## Obiettivo
Puoi proseguire l'articolo sull'internazionalizzazione delle aziende italiane a partire dal punto in cui si interrompe?

## Articolo
'''

Quando si parla di investimenti all’estero poche volte si fa davvero riferimento all’internazionalizzazione dell’intero ciclo di vita di un’azienda, dalla produzione alla vendita.
Dalle ultime indagini sulle aziende operanti all’estero da più di 10 anni, il 93% ricerca nuovi clienti fuori dall’Italia attraverso l’export, mentre il 23% si sposta su mercati oltre confine principalmente per ridurre i costi di produzione. Una percentuale di Pmi, dunque, si delocalizza solo per la fase della produzione.
«La delocalizzazione ha due principali risvolti, uno costruttivo e uno distruttivo», afferma Tina Badaracco, Managing Director di B&C, il primo «implicando la vendita dei propri prodotti nei mercati stranieri, è volto alla crescita di entrambi i Paesi».
Mentre il secondo rappresenta «una mera occasione per ottenere manodopera a basso costo: le aziende che hanno scelto quest’ultimo approccio non sono “internazionali” per questo, non fanno Internazionalizzazione ma economia. Mettersi davvero in contatto col Paese di riferimento, vuol dire individuare anche dei partner locali in modo che la delocalizzazione non sia sinonimo di impoverimento, bensì una reale occasione di sviluppo».
Per implementare il successo al di là dei confini italiani è importante comprendere meglio il contesto in cui si vuole investire, i competitor e i clienti che si incontreranno.

'''

## Dati forniti

'''

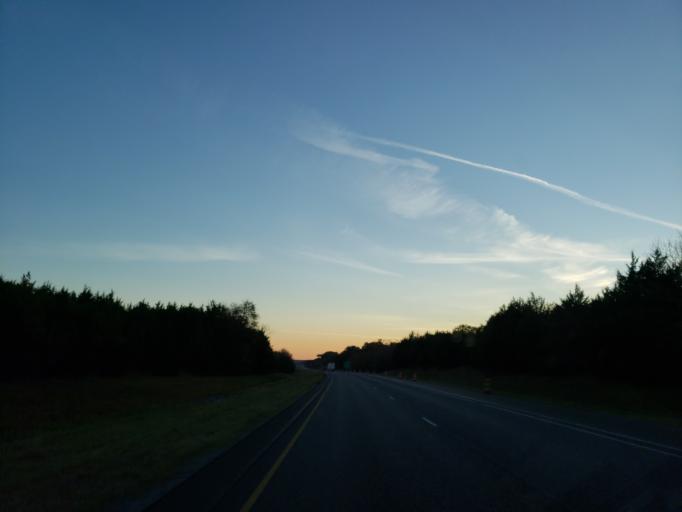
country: US
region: Alabama
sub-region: Sumter County
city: Livingston
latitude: 32.6456
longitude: -88.1965
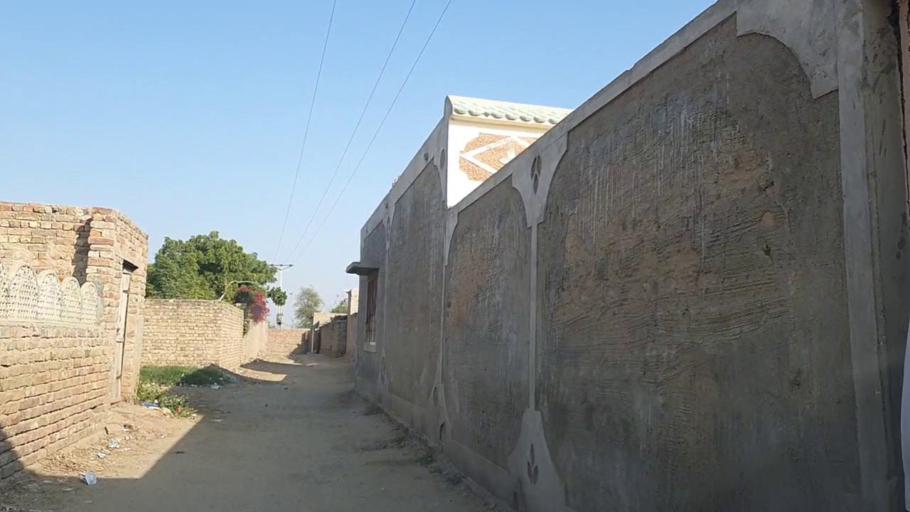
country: PK
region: Sindh
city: Naukot
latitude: 24.9021
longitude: 69.4626
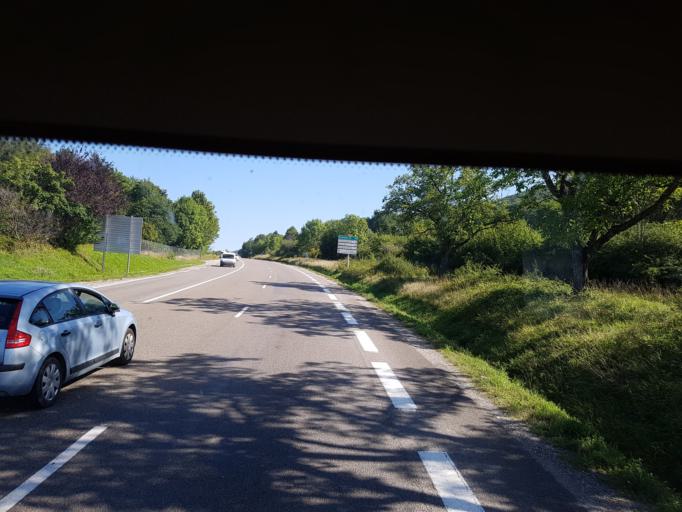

'''

## Risultato
Il 43% delle Pmi non effettua ricerche di mercato, spesso considerate irraggiungibili e riservate ad aziende di grandi dimensioni. Esistono, invece, strumenti di ricerca adatti alle imprese di dimensioni ridotte e utili per incrementare le opportunità di crescita.
Per la dott.ssa Badaracco, alla quale abbiamo posto alcune domande, «l’analisi del mercato estero è un passo indispensabile per qualunque impresa voglia spingersi verso l’internazionalizzazione. L’imprenditore può effettuare una prima esamina con le proprie risorse umane – se competenti in materia di analisi di mercato – attraverso una desk research (indagine perlustrativa) sul canale Internet. Successivamente, gli si prospettano due strade: l’internazionalizzazione “fai da te” per la quale occorrono tempi e conoscenze specifiche che non sempre esistono internamente all’impresa. L’altra strada è quella di farsi supportare da professionisti dell’internazionalizzazione, che possano garantire la razionalizzazione di ogni passaggio».
Quali sono gli elementi da analizzare in un mercato estero?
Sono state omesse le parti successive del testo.